I think labelling things accurately is an underrated pursuit. If every label slapped onto every thing in this world was given careful thought, we would save a lot of time and energy on explaining ourselves. And for me, the label “blog”, which I have used to refer to this website for the last 5 years, is starting to feel dated.
A blog sounds calculated
Gone are the days where a blog was meant to be something completely personal. Nowadays when I hear the word “blog” I think of a company’s attempt at inbound marketing.
For a long time, I saw this personal website exactly as that - an inbound marketing platform for my online identity. I quietly enjoyed being google-searchable. I think I was trying to have an arbitrary feeling of being discoverable by potential employers.
What I’ve enjoyed the most over the last 5 years of publishing online at nickang.com is the ability to have a link I can readiliy send to friends. I’ve mostly been sending my General Assembly Singapore review article to people I meet who tell me that they’re interested in learning to code. That always leads to interesting follow-up discussions, and they also often end with the receiving party walking away with something important to think about. I thoroughly enjoy that.
But I want to move beyond this phase of blogging. I no longer feel a need to be searchable. I now feel a much stronger urge to be prolific. What I mean by prolific is to be someone who produces a lot of things. Short essays on what I have been learning living away from home, observations about humanity, even courses to help people cross the technical bridge to do more programming-empowered work.
I realised at some point that it is much more important to consistently produce and publish, even if the stuff being published are not polished, than it is to try to take calculated steps every step of the way. As I recently migrated this blog to Gatsby after using WordPress for 5 years, I realised how little coherence there is in the things I have written. But here’s the kicker: instead of wishing that I had wrote less and focused only on publishing useful articles, I found myself wishing that I had wrote a lot more. There are 360 posts on this blog at the time I’m writing this, and those are spread over a period of 5 years. Had I wrote and published more, I believe I would have already found my own niche audience, so to speak, in this vast world. And a bit more coherence.
What I’m saying is that I have not come forward and openly knowledged that I am still trying to figure out what I am about, what I am good and horrible at, and how I can contribute to people’s lives. My silence on this has forced me to pretend like I am some kind of an expert on every topic that I ever write about on this blog. That’s why I have written only 360 articles in 5 years. That’s why the posts I have written quite often sound like they come from a place of knowing rather than guessing. I want to change all of that, and I believe the first step is to openly admit that I am a work-in-progress and that I am not your guru. I am just a guy tending to my digital garden, experimenting with this and that seed, this and that watering schedule, this and that potting mix. Eventually, I’ll learn what works and find that niche.
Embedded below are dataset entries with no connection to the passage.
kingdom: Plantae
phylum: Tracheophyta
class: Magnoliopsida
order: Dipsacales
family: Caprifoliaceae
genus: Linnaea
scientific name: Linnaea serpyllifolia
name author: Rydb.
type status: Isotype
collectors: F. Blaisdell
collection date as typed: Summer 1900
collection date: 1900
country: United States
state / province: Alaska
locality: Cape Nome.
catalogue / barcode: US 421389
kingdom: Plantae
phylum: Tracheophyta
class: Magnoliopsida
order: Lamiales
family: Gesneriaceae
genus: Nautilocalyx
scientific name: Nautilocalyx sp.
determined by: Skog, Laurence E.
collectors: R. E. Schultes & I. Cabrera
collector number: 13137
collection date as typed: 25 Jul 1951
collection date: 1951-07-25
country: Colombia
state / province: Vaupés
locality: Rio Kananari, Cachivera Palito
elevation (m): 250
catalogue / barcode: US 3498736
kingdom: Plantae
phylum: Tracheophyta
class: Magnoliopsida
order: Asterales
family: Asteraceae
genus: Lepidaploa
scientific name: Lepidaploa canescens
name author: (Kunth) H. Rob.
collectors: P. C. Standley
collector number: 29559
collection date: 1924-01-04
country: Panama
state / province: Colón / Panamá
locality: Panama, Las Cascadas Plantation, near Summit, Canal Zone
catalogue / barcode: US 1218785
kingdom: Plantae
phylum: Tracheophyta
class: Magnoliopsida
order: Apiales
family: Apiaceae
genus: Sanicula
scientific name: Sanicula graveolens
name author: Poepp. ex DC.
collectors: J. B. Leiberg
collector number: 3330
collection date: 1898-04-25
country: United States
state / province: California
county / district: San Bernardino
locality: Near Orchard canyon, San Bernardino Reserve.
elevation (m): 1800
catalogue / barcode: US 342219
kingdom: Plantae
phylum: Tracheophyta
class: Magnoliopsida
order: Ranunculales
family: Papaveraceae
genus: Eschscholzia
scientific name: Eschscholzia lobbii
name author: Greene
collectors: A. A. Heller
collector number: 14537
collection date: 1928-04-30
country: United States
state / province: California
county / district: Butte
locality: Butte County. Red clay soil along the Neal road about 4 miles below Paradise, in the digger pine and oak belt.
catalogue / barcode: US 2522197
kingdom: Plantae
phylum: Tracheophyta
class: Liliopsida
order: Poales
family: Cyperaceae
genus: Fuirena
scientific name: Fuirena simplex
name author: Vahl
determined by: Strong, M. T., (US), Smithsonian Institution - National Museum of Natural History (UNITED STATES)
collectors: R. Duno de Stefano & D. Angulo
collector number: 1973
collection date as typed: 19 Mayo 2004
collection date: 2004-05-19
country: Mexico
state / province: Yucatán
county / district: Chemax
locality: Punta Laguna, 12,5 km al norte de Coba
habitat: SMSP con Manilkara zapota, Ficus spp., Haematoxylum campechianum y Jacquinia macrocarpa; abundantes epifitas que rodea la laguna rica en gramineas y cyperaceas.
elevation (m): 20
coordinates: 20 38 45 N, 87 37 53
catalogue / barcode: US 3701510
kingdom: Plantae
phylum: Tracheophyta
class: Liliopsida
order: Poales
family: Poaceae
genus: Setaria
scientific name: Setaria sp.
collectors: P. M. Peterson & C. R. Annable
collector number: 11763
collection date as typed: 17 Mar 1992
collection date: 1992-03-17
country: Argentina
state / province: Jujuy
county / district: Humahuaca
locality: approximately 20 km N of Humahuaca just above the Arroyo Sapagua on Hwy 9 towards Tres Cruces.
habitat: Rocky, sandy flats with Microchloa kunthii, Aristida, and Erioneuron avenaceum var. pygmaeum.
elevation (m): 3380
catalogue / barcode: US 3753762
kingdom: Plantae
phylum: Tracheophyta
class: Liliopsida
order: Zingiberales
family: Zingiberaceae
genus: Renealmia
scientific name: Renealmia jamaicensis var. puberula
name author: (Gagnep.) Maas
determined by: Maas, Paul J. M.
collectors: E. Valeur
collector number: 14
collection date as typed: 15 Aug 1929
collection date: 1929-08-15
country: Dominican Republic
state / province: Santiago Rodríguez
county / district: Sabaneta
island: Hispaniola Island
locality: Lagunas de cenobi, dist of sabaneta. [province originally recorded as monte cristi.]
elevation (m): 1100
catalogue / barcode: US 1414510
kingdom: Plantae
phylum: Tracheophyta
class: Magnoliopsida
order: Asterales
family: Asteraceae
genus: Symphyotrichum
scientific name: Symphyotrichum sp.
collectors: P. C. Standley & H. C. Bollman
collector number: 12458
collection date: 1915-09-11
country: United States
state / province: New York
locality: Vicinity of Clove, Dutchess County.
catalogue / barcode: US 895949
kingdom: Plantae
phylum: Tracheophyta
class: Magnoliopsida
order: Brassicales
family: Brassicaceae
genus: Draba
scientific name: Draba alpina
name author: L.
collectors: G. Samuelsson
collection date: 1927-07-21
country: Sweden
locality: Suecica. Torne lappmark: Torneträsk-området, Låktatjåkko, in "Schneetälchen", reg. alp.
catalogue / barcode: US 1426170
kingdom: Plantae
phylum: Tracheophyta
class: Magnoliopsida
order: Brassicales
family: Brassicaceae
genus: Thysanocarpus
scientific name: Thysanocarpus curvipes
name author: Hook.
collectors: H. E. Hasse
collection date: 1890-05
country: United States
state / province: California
A digital garden is personal
Like a gardener, I alone choose what I want to grow in this space. If you don’t like it, and that seems probable, you are free to visit other gardens. I do not take responsibility for how my garden makes you feel. The world is vast and my garden is small and I want it to be personal.
Perhaps a point of clarification is needed. Personal does not mean that I aim to produce self-gratifying articles. No, I still want to refrain from writing things that only satisfy my own soul and ego. “Personal” here just means that I retain the license to be creative, bold, whacky, stupid, or fancy in here. I don’t intend to be fancy but I just wanted to say that even that is something I retain the right to. I would still like to write things that click with some people. Like someone’s backyard garden that you happen to walk by, I hope that this digital garden puts a smile on your face because it just looks so… human.
Welcome to my digital garden
So, I’ll start referring to this place as my digital garden because of the reasons above. It is just a more accurate label.
As it happens, my wife and I are very into growing plants right now in our apartment in Berlin. We have never had the green thumbs but we are managing alright. I spend at least 15 minutes everyday now watering, inspecting, and appreciating the growing plethora of plants around us. They bring me a simple kind of joy that I have been missing in my life until now.
I hope that by changing labels from “blog” to “digital garden”, this place will bring about more joy to me and the few of you who may decide to come visit once in a while.